Os pés invertidos do Curupira, a entidade das matas, ilustram a parte de baixo de calças leves, como se transformassem quem as veste no ser pronto para o combate a quem ameaça a floresta. Nenhuma relação com a urgência climática é coincidência.
Do ponto de vista sustentável, a coleção é um banho de pesquisa têxtil, como o tecido de cacto que simula o couro e, produzido por dois irmãos artesãos no México, serve de base para os calçados. A seda, brasileira, e o algodão, importado, parecem prontos para as lojas de luxo internacionais.
É que assim como aconteceu com os ícones do design homenageados na coleção, Andrade acredita que é fora do país que encontrará público disposto a desembolsar quatro dígitos por suas peças.
À reportagem, ele diz que está em tratativas para levar a coleção às multimarcas que já vendem as peças de sua outra marca, a Piet, famosa entre os amantes do streetwear.
“Queria experimentar mais, traduzir sobriedade e alfaiataria tecnológica em uma roupa que não seria absorvida pela Piet. Essa marca é mais sobre sensações, texturas e silhuetas”, explica Andrade.

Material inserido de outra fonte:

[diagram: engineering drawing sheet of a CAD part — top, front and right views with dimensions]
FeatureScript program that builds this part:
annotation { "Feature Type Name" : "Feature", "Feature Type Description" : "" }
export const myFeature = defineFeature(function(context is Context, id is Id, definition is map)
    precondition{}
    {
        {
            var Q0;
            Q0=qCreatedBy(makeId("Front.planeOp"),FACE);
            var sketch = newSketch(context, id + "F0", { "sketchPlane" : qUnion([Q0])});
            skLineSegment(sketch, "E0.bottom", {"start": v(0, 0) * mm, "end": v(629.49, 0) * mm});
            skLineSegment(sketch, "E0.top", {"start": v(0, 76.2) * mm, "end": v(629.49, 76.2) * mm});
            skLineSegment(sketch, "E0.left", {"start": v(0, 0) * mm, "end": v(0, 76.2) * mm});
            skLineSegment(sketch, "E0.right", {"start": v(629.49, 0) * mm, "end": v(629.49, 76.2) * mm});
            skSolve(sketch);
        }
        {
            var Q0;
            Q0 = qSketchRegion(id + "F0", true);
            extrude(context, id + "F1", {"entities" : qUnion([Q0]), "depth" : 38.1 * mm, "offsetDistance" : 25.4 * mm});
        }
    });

As sensações, porém, só serão disponibilizadas por aqui no mercado online, no site da marca e na plataforma Iguatemi 365, que garantiu exclusividade para a venda. Ao que parece, “o Brasil não visto”, como o texto do desfile define o tom do cenário e da própria apresentação, continuará restrito e desconhecido para a maioria dos brasileiros.